Among the lines below, list those containing the string "middle".

- - - -

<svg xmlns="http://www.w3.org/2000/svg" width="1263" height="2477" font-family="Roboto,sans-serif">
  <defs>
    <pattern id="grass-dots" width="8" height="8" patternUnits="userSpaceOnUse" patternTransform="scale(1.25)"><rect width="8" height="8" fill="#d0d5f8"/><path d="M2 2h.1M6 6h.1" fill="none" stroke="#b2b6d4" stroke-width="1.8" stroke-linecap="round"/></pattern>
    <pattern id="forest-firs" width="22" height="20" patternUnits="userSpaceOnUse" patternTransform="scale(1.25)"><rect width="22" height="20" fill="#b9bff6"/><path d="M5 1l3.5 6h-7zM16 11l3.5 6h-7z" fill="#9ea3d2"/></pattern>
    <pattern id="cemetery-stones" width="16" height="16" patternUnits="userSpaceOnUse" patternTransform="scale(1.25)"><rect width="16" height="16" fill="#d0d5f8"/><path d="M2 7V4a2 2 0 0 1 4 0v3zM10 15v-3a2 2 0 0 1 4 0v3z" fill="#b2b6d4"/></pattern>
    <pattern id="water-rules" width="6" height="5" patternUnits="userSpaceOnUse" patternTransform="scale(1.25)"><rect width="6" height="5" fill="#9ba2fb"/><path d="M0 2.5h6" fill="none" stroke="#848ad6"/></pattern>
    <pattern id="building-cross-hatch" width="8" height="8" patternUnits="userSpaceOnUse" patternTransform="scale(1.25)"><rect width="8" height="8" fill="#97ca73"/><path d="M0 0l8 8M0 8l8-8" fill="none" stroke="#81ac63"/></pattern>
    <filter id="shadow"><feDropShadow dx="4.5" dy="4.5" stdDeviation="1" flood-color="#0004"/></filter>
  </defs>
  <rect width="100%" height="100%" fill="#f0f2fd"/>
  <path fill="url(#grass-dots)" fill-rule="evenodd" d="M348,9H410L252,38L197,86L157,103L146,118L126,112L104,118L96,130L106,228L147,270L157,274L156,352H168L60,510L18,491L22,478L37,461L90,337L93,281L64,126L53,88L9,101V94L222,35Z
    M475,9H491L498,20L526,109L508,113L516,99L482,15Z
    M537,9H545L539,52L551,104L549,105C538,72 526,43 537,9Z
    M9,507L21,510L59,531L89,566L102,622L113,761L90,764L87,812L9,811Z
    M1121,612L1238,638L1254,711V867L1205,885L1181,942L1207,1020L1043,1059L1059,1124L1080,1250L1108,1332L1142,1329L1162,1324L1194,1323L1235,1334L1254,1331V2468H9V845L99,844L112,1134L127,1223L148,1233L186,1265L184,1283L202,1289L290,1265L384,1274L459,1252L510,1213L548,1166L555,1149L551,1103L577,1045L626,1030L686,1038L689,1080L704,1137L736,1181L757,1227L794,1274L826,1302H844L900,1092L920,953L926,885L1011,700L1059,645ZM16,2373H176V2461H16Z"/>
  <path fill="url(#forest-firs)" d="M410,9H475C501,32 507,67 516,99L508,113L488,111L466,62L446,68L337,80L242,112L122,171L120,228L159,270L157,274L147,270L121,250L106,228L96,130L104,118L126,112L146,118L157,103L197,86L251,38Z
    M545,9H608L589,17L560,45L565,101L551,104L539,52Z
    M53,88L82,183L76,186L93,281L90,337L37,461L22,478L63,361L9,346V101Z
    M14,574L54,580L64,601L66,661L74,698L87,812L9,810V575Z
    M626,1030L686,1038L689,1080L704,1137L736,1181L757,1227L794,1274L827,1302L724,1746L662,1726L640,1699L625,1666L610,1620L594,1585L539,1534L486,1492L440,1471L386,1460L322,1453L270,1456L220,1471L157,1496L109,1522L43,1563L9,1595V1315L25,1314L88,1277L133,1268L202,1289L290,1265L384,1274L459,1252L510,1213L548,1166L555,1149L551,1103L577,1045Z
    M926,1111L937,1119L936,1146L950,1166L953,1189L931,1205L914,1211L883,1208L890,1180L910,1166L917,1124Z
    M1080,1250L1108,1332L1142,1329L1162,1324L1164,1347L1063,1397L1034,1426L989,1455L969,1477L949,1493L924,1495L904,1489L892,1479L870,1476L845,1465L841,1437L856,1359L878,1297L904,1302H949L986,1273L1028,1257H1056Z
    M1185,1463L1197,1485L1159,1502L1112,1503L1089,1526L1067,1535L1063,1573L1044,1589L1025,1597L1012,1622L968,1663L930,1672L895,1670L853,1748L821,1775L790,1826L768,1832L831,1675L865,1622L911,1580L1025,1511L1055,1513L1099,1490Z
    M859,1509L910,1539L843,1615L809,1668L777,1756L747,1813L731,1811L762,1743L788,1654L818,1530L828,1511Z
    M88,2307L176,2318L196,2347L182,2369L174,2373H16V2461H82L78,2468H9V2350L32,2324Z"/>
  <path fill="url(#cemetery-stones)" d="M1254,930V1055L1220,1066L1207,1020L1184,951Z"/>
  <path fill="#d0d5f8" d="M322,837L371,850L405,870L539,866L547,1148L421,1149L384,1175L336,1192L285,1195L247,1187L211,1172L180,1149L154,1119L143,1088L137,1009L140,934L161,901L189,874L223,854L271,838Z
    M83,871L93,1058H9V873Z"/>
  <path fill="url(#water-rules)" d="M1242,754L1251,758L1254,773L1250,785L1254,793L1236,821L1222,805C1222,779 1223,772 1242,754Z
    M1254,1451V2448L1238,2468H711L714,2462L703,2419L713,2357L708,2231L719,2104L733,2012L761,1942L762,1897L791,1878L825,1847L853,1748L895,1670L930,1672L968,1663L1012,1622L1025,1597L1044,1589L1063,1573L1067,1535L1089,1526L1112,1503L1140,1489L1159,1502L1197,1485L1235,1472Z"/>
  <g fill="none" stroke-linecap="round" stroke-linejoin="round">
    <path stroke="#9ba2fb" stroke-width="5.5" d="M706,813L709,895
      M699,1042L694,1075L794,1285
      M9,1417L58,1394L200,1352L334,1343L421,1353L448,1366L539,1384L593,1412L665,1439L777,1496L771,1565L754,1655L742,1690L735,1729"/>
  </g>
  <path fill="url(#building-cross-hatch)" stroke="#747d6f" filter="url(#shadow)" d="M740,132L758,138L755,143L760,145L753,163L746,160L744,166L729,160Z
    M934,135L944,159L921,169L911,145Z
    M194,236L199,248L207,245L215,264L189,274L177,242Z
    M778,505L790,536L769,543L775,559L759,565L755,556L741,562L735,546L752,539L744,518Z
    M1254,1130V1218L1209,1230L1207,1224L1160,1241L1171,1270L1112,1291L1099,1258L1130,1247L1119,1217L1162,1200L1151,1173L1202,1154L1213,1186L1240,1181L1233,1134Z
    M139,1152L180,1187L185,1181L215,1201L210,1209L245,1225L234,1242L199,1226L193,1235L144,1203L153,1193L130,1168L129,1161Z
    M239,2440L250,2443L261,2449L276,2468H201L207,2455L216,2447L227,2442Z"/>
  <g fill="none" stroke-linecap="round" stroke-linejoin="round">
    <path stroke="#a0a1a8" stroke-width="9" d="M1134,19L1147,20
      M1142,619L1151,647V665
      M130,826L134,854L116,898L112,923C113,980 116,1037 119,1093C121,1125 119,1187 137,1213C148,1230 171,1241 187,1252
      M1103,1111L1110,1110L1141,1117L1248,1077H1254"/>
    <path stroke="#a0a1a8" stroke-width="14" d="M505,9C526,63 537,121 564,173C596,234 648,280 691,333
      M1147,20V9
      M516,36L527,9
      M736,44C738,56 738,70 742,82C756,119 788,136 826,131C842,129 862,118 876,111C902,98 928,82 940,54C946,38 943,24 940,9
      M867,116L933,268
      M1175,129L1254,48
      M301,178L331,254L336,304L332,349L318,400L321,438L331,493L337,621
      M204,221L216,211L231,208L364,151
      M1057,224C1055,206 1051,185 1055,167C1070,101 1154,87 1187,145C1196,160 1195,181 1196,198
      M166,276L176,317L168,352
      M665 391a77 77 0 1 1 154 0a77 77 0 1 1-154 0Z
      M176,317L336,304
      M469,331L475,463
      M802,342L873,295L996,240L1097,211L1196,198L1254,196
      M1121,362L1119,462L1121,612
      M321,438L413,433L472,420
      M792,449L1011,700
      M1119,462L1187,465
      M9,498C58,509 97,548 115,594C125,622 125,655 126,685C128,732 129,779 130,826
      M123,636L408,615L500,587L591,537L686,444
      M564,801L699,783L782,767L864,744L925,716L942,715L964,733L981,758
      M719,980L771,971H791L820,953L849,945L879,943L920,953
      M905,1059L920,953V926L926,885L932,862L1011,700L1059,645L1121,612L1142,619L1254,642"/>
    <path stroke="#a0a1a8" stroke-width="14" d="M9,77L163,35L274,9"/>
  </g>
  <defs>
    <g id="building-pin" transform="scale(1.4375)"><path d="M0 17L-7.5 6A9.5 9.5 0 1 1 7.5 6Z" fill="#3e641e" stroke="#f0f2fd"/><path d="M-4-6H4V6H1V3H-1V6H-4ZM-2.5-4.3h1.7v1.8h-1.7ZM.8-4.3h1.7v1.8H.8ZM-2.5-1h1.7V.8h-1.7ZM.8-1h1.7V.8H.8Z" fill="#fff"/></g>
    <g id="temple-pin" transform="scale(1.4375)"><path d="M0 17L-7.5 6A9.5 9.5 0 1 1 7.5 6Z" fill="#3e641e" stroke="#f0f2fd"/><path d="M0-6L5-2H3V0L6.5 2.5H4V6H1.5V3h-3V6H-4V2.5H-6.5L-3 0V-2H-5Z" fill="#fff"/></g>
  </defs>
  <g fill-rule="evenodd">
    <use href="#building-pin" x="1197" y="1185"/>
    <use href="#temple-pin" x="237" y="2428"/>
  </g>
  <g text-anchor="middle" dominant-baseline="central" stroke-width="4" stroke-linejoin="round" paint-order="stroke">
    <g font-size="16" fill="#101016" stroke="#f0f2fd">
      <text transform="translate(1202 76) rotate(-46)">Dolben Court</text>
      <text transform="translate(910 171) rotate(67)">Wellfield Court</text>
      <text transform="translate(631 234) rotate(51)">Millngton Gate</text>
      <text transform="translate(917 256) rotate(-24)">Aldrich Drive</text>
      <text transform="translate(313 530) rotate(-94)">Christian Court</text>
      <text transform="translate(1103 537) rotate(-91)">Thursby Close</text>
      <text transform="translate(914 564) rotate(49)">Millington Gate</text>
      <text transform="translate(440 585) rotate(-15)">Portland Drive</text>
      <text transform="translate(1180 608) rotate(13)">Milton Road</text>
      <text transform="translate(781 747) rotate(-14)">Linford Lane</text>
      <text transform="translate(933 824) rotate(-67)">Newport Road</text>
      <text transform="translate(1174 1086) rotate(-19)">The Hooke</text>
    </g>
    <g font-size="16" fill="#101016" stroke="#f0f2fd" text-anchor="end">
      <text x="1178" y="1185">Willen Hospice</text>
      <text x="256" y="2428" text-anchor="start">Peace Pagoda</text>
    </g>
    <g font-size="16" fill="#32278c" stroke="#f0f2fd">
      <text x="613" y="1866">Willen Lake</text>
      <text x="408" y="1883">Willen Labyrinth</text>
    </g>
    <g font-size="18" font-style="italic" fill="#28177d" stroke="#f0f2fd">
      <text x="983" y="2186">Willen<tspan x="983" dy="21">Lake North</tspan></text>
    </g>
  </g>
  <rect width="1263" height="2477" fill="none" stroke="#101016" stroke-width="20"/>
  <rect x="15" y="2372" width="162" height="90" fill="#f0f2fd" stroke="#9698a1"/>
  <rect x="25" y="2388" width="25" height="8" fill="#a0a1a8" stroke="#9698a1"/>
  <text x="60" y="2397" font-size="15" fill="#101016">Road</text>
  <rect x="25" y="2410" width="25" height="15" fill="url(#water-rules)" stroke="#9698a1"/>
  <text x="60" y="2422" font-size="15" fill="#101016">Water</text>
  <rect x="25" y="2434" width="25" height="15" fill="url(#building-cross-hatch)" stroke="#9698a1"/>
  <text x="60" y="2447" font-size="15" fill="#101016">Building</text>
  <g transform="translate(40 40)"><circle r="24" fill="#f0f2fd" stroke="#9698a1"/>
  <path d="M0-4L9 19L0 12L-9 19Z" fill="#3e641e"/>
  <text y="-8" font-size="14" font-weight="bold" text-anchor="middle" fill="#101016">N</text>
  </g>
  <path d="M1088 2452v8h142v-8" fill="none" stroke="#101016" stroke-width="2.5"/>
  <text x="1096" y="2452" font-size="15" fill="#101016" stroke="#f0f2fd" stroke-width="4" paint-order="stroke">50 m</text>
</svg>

- - - -

[Response to this exercise]
  <g text-anchor="middle" dominant-baseline="central" stroke-width="4" stroke-linejoin="round" paint-order="stroke">
  <text y="-8" font-size="14" font-weight="bold" text-anchor="middle" fill="#101016">N</text>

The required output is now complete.